→ **Task details**: Look through the data for the string "down". Copy every line where it is found.

→ **Exercise materials**:
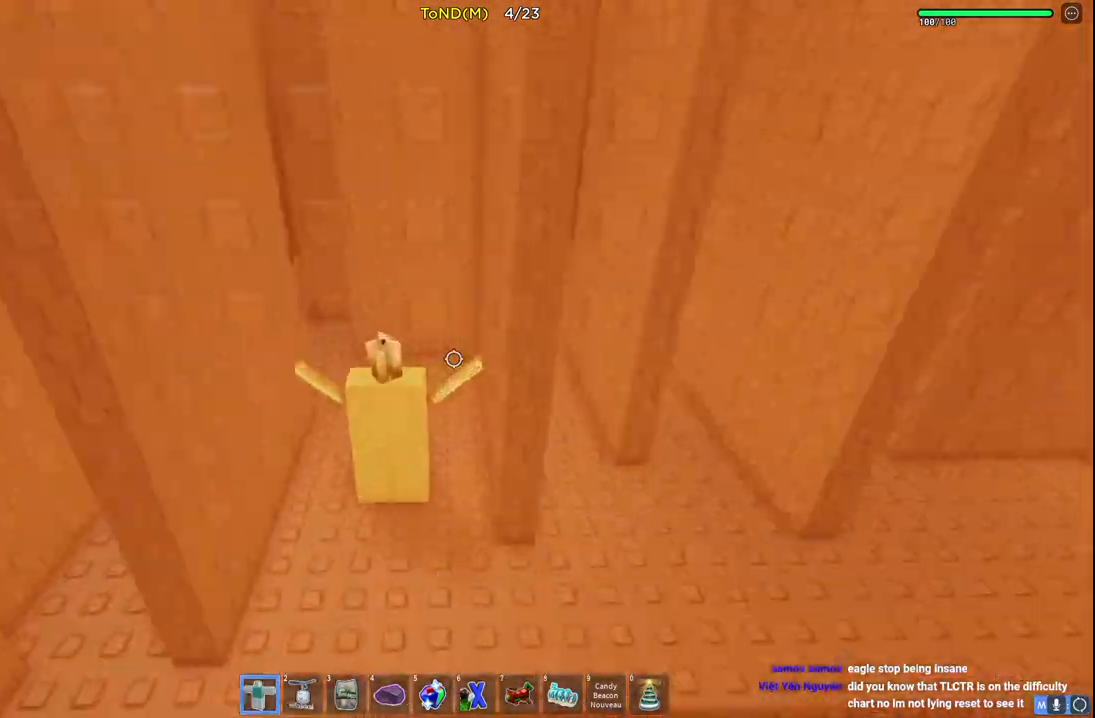
{"keys": ["d", "w"], "events": [[200, "d", "down"]]}
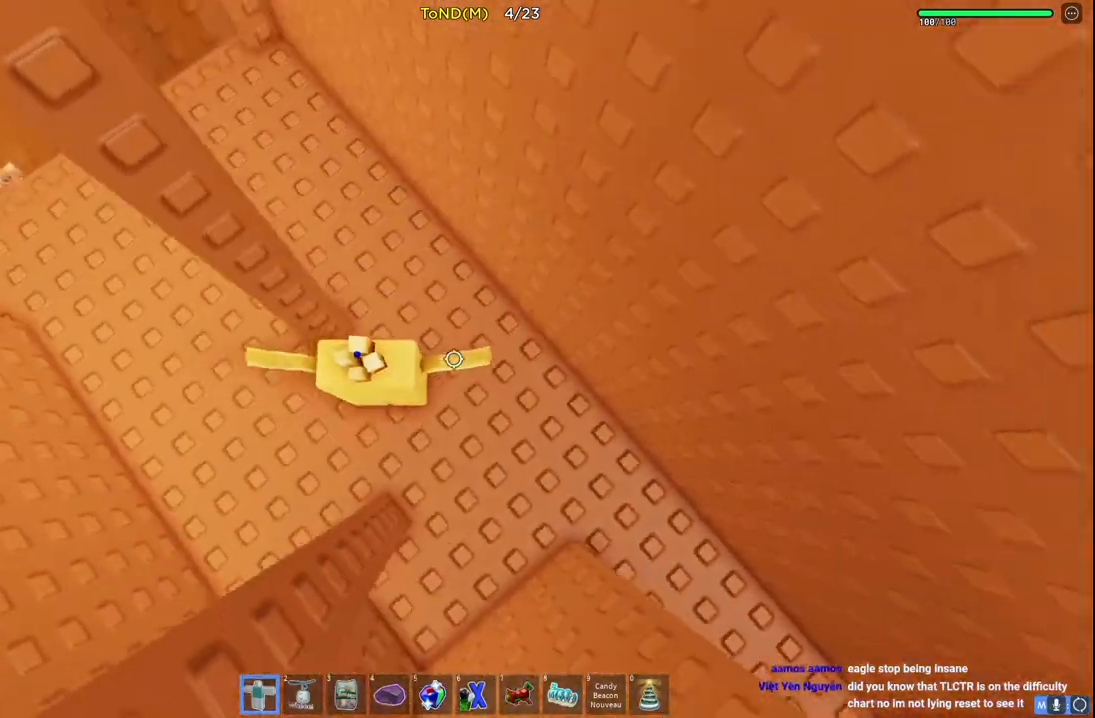
{"keys": ["a", "w"], "events": [[100, "d", "up"], [333, "a", "down"]]}
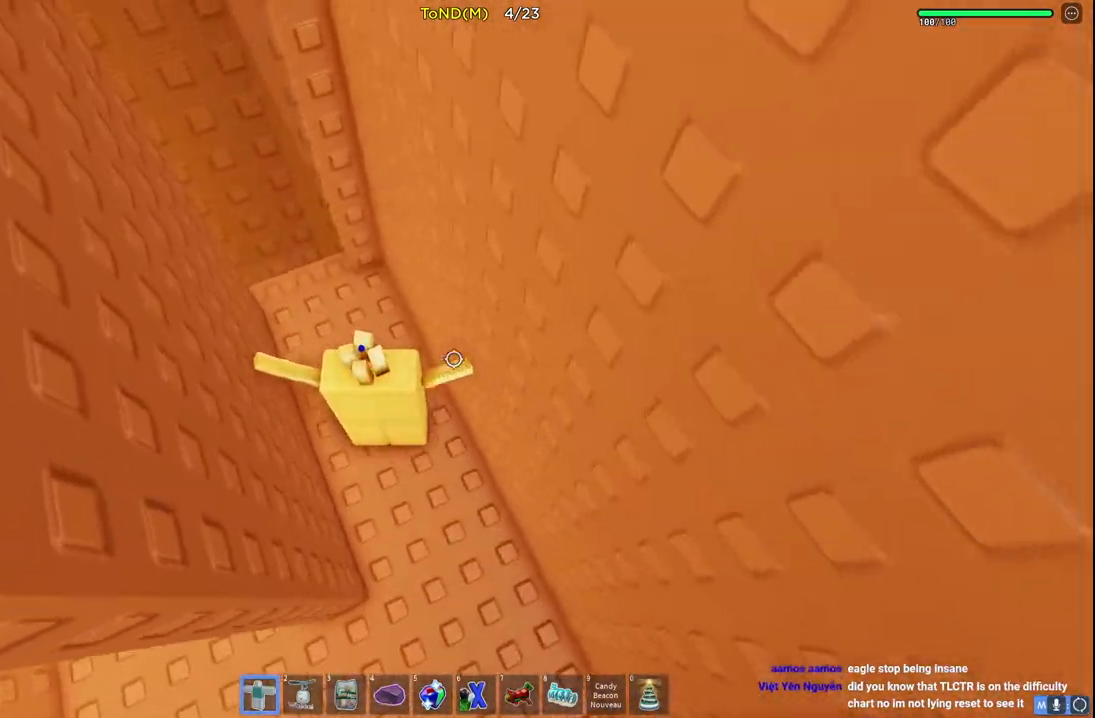
{"keys": [], "events": [[100, "a", "up"], [417, "w", "up"]]}
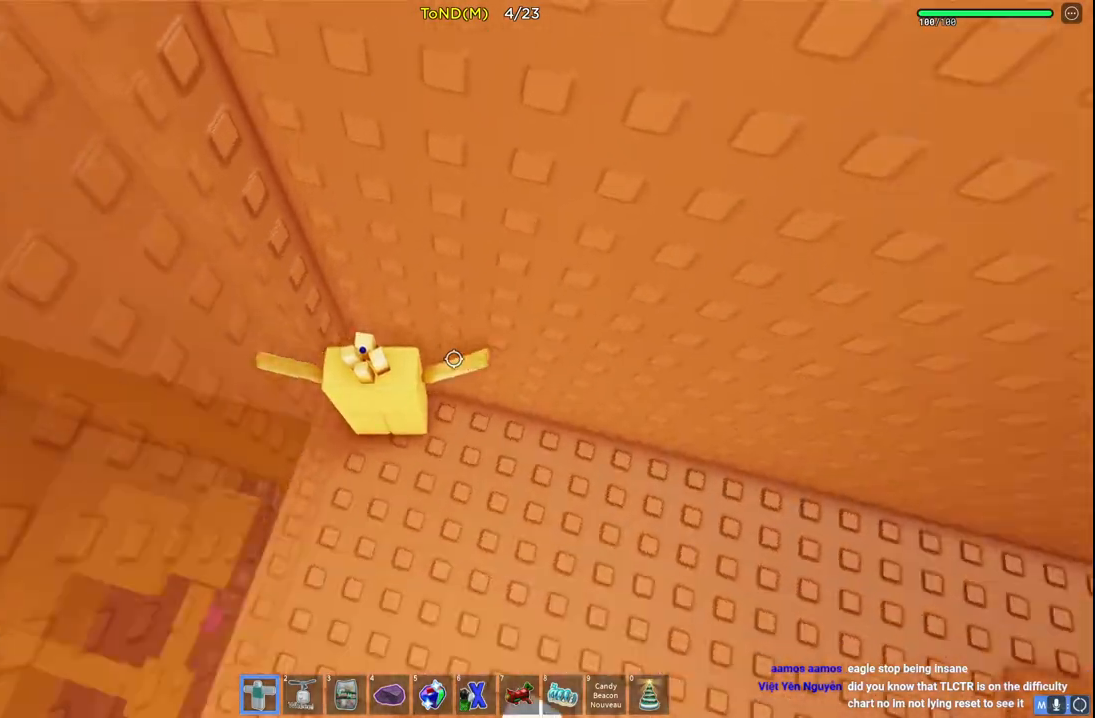
{"keys": [], "events": []}
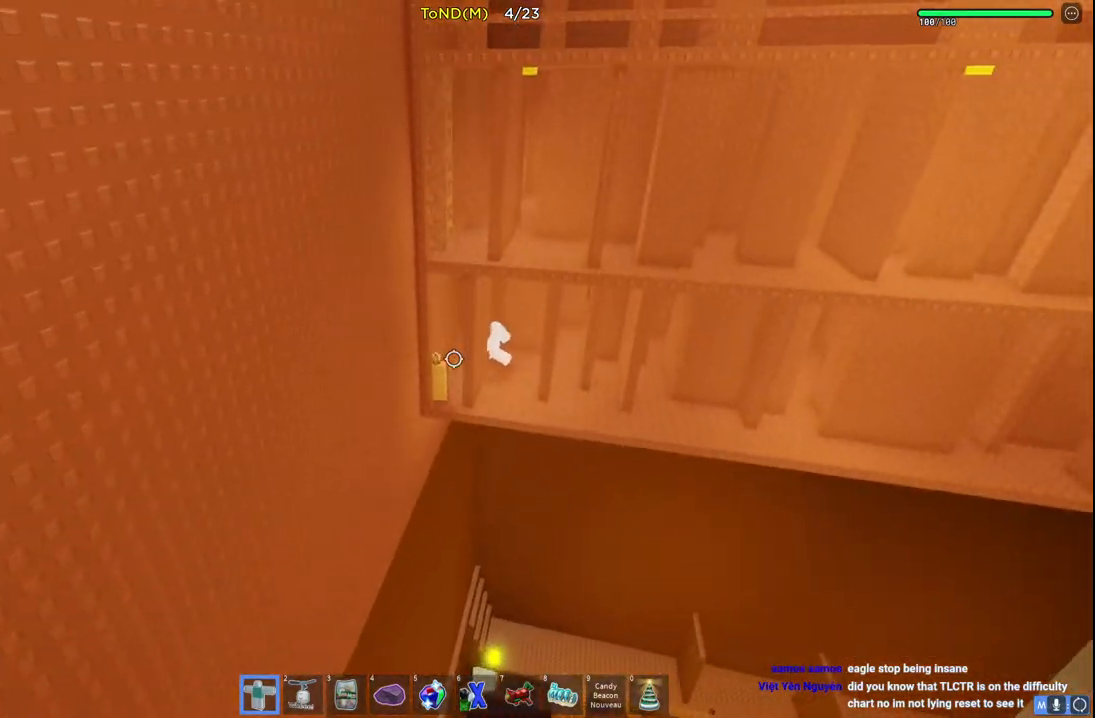
{"keys": [], "events": []}
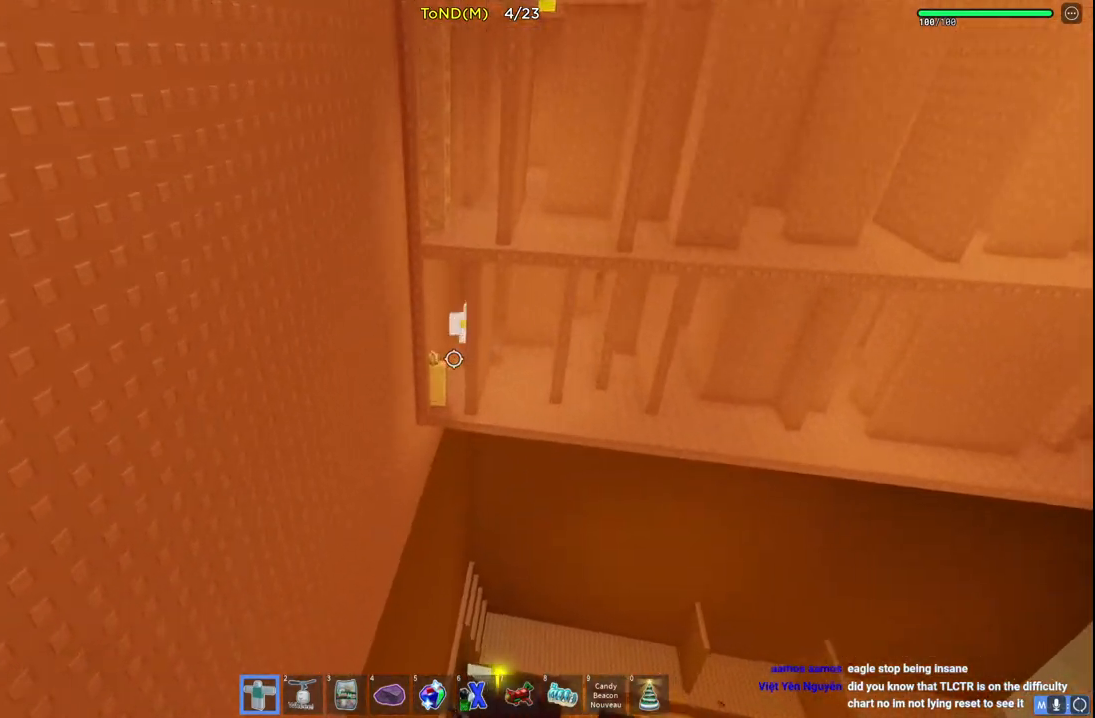
{"keys": ["w"], "events": [[133, "w", "down"]]}
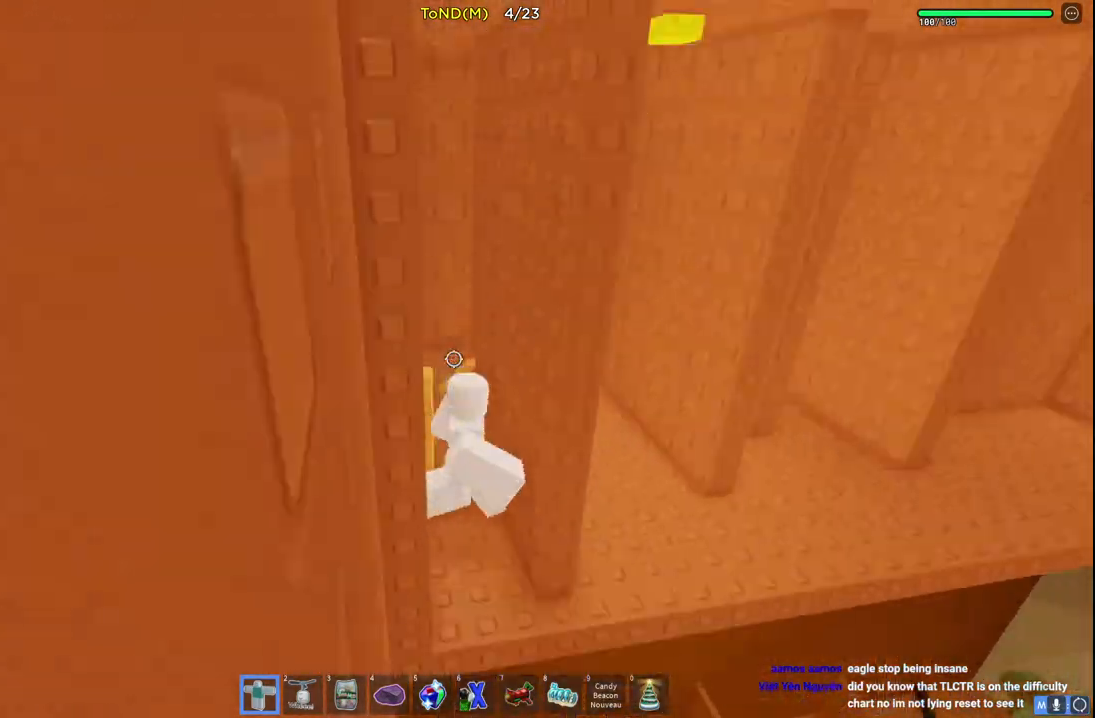
{"keys": ["w"], "events": []}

→ **Finished task**:
{"keys": ["d", "w"], "events": [[200, "d", "down"]]}
{"keys": ["a", "w"], "events": [[100, "d", "up"], [333, "a", "down"]]}
{"keys": ["w"], "events": [[133, "w", "down"]]}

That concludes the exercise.